In order to make scalable workflows to compare the metabolome between thousands of samples and to make the data more accessible, analytical raw data must be archived in a manner that makes it readable without the restrictions of vendor software. This will allow full control of results and subsequent data treatment processes. TROMBOLOME is being set up as a SQL database in the cloud, and the scrips needed to parse raw data from vendor file formats to the SQL database has been developed. The project has been evaluated by the regional ethical committee, and an application for access to biobank serum samples was subsequently sent to a population study (the Tromsø study). The application was not successful on first attempt as the method validation data was not complete at the time; a second application will be filed together with a validation report in the next reporting period.
The potential benefits of the project includes (i) setting new standards for digitalization and application of analytical raw data, (ii) to develop a method for streamlined annotation of biochemical components in the digital archive that can improve future analytical workflows, and (iii) to harvest a bigger potential of Norway's largest population study by adding this unique and vast data set
The vision is to integrate small organic molecule (the metabolome) analytical data with biobank big data. This will be achieved by building an annotated digital archive of biological samples from the Tromsø population study. We propose a radically new approach by facilitating bottom-up metabolomics with full metabolome component annotation. The project is initiated in the context of the UN sustainable development goal: ‘Ensure healthy lives and promote well-being for all at all ages’. We strongly believe that coupling the metabolome onto the vast digital archives of health and diseases status, genomics, and additional well-curated big data sets in the Tromsø study, can through focused efforts open up new scientific opportunities in data-driven research on diagnostic and lifestyle markers and lead to radical breakthroughs.

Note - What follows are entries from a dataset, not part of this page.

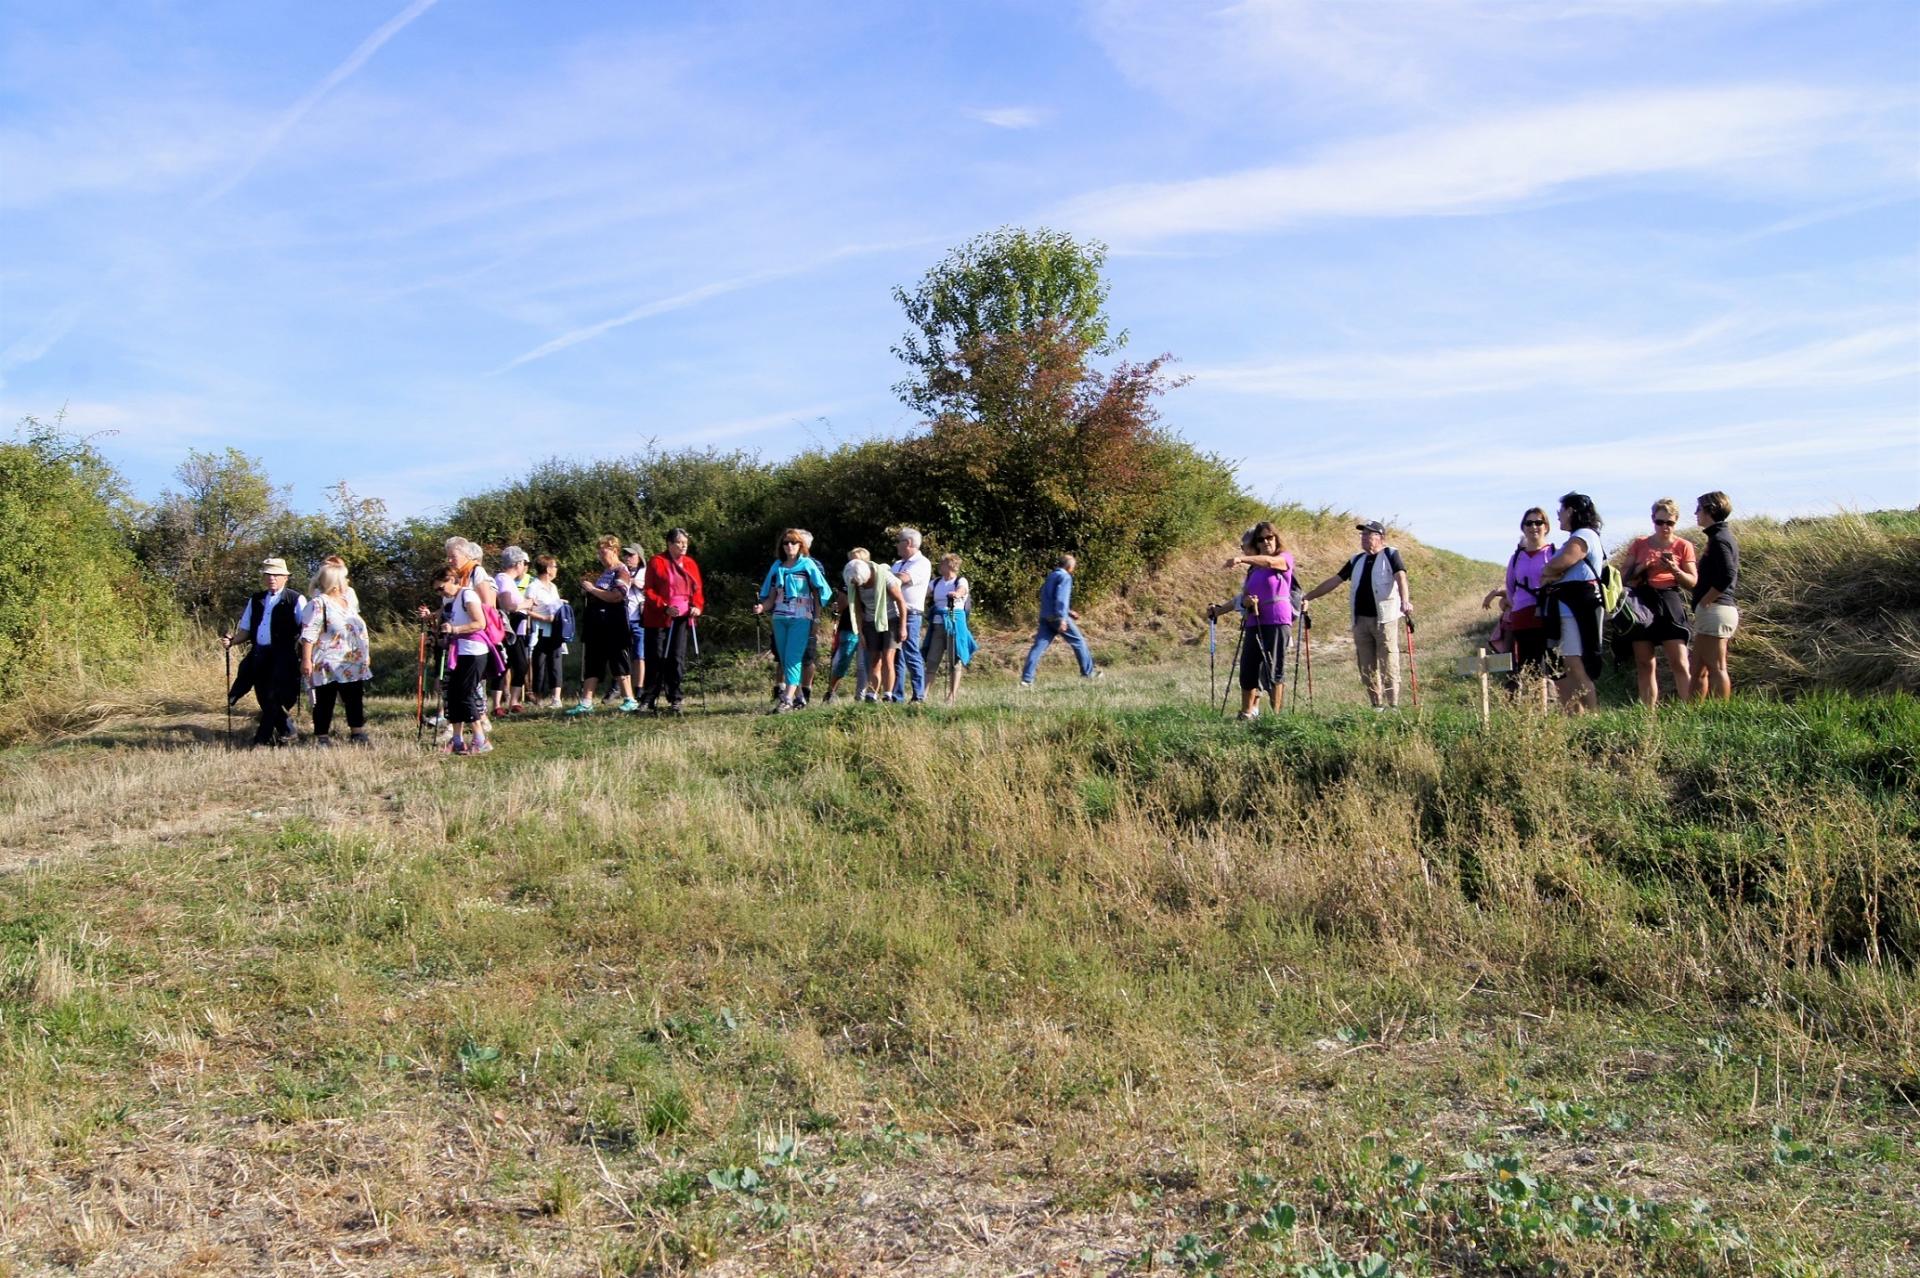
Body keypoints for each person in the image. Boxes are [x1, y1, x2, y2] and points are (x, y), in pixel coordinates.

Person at [1301, 521, 1411, 710]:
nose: (1364, 538)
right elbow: (1335, 580)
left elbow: (1400, 576)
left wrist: (1405, 601)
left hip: (1385, 619)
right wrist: (1309, 596)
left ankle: (1393, 706)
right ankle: (1376, 706)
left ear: (1381, 538)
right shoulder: (1356, 560)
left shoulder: (1391, 554)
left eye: (1369, 534)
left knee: (1389, 662)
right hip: (1360, 621)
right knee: (1366, 665)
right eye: (1363, 535)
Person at [1210, 522, 1295, 720]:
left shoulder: (1284, 558)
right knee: (1248, 667)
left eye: (1269, 538)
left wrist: (1242, 559)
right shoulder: (1253, 571)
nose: (1266, 542)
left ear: (1276, 538)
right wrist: (1221, 610)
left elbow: (1270, 562)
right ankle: (1247, 714)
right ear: (1256, 543)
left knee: (1273, 667)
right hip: (1254, 620)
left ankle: (1275, 717)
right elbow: (1242, 597)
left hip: (1276, 620)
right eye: (1261, 539)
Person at [223, 556, 307, 747]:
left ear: (285, 577)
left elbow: (306, 628)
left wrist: (306, 654)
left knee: (274, 697)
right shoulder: (256, 599)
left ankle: (261, 739)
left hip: (283, 656)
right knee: (263, 696)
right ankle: (288, 731)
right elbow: (245, 630)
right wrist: (232, 641)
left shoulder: (295, 599)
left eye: (276, 574)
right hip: (259, 654)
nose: (271, 578)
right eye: (268, 574)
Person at [1624, 499, 1697, 710]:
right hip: (1642, 601)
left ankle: (1689, 710)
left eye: (1670, 523)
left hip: (1669, 599)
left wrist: (1674, 568)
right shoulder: (1640, 544)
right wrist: (1641, 567)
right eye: (1660, 522)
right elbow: (1622, 577)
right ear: (1653, 520)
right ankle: (1648, 714)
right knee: (1645, 663)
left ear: (1676, 522)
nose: (1665, 527)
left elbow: (1692, 582)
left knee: (1680, 661)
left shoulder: (1683, 545)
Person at [1540, 492, 1607, 715]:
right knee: (1570, 664)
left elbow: (1558, 564)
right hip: (1570, 607)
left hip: (1578, 608)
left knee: (1576, 664)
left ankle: (1593, 716)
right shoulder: (1579, 535)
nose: (1558, 516)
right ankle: (1575, 716)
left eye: (1561, 511)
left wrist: (1551, 571)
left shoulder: (1583, 535)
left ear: (1571, 511)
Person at [754, 528, 834, 713]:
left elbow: (818, 593)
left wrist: (816, 619)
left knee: (793, 657)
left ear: (801, 545)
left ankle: (787, 699)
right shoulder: (777, 566)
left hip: (801, 617)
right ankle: (799, 698)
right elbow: (771, 597)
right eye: (786, 543)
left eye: (793, 542)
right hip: (780, 617)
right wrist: (761, 607)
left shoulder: (808, 565)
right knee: (784, 657)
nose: (789, 546)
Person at [1482, 508, 1556, 695]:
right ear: (1523, 528)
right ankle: (1534, 711)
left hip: (1548, 617)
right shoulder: (1516, 559)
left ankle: (1549, 708)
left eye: (1538, 522)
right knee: (1527, 665)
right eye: (1529, 523)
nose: (1534, 527)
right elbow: (1511, 589)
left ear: (1546, 526)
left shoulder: (1554, 553)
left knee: (1548, 666)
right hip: (1522, 618)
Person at [299, 562, 372, 747]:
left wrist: (366, 654)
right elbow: (308, 635)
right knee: (325, 701)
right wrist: (306, 660)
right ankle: (322, 737)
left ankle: (357, 733)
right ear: (335, 582)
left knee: (354, 699)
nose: (347, 581)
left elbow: (359, 629)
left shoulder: (348, 603)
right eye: (344, 578)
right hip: (328, 663)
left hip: (353, 662)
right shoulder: (318, 604)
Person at [568, 536, 639, 715]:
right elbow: (601, 594)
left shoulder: (621, 571)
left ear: (614, 550)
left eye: (603, 551)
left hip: (614, 624)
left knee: (618, 660)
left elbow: (617, 596)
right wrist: (590, 592)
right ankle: (586, 702)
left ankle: (630, 699)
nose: (600, 555)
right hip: (597, 625)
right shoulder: (604, 572)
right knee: (593, 660)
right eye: (598, 551)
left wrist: (592, 589)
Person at [639, 528, 704, 713]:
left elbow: (697, 589)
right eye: (679, 543)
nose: (683, 546)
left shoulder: (691, 563)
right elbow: (649, 590)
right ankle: (649, 697)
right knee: (655, 657)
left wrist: (697, 606)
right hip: (658, 617)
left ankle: (675, 697)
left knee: (676, 657)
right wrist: (664, 605)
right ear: (669, 544)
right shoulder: (657, 562)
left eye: (685, 543)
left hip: (682, 617)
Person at [435, 564, 493, 754]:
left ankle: (480, 740)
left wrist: (455, 630)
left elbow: (480, 623)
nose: (439, 593)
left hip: (474, 652)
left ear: (451, 580)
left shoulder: (467, 595)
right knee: (452, 695)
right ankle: (457, 740)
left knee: (464, 694)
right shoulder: (454, 599)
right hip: (459, 652)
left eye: (440, 588)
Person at [1689, 490, 1740, 702]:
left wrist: (1707, 599)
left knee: (1717, 666)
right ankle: (1692, 714)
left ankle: (1721, 714)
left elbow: (1727, 574)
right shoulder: (1717, 537)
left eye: (1699, 509)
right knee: (1698, 667)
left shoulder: (1720, 539)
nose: (1695, 513)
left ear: (1710, 510)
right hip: (1713, 610)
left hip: (1717, 609)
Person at [1020, 554, 1099, 687]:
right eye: (1074, 565)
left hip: (1046, 616)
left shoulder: (1051, 576)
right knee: (1078, 642)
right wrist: (1063, 618)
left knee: (1038, 647)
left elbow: (1049, 597)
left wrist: (1068, 611)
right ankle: (1088, 673)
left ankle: (1027, 679)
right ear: (1069, 566)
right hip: (1058, 617)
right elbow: (1061, 598)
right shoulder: (1065, 577)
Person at [844, 552, 906, 702]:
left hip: (891, 620)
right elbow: (858, 609)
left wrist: (902, 627)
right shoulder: (856, 583)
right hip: (871, 623)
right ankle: (872, 694)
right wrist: (860, 633)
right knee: (874, 659)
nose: (861, 586)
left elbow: (901, 603)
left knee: (888, 657)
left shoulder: (885, 578)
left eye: (862, 583)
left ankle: (888, 694)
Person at [921, 553, 976, 705]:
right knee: (932, 659)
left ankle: (952, 696)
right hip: (938, 623)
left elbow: (962, 590)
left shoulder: (960, 580)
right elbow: (924, 593)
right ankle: (923, 695)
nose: (939, 565)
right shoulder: (937, 582)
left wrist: (956, 594)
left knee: (954, 660)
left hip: (954, 622)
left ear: (950, 565)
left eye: (942, 563)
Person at [889, 529, 933, 703]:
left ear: (908, 543)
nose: (897, 545)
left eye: (899, 541)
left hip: (911, 614)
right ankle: (897, 696)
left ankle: (918, 695)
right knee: (897, 656)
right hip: (895, 613)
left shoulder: (922, 562)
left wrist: (887, 576)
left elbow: (902, 579)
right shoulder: (898, 563)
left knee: (911, 652)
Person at [821, 551, 868, 705]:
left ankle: (834, 692)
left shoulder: (850, 581)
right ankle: (851, 695)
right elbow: (841, 604)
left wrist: (841, 603)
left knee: (848, 661)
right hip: (855, 624)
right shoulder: (863, 581)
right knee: (853, 662)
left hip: (856, 626)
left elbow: (841, 604)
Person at [492, 546, 533, 716]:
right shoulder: (504, 579)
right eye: (524, 563)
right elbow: (508, 605)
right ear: (517, 563)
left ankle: (511, 702)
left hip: (518, 628)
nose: (525, 566)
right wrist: (528, 603)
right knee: (510, 665)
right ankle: (499, 704)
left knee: (512, 664)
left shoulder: (509, 581)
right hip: (510, 628)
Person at [524, 554, 567, 709]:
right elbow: (527, 610)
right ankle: (538, 697)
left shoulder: (553, 587)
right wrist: (544, 618)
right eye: (554, 566)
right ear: (548, 568)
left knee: (556, 662)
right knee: (539, 664)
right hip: (540, 631)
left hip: (555, 630)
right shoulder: (533, 587)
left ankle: (556, 698)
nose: (556, 570)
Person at [620, 541, 648, 695]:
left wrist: (634, 582)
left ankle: (639, 687)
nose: (627, 558)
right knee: (622, 654)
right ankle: (621, 687)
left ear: (639, 557)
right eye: (626, 555)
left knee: (639, 655)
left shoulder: (645, 572)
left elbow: (648, 588)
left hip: (638, 618)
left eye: (631, 555)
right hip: (623, 618)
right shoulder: (621, 571)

The main novelties in the project include significant methodological advancements for a) rational storage and organization of metabolome big data, and b) development of a complete multi-parametric virtual analytical method to perform automated large-scale metabolome annotation and define the borders of investigated chemical space. This will require basic research on statistical machine learning combined with applied deep machine learning.
The project will set new standards for accessibility of metabolome data to stakeholders and push the frontier for metabolomics in data-driven health research. This unique, well-organized, veracious, and readily retrievable digital archive will allow harnessing a bigger potential of Norway’s largest population study and increase its competitiveness.
A work package is dedicated to dissemination to relevant stakeholders to establish familiarity with TROMBOLOME’s merits.
The project group is international and cross-disciplinary with experts in machine learning, cheminformatics, and metabolomics with the complementary skills necessary to answer the research questions and realize the vision.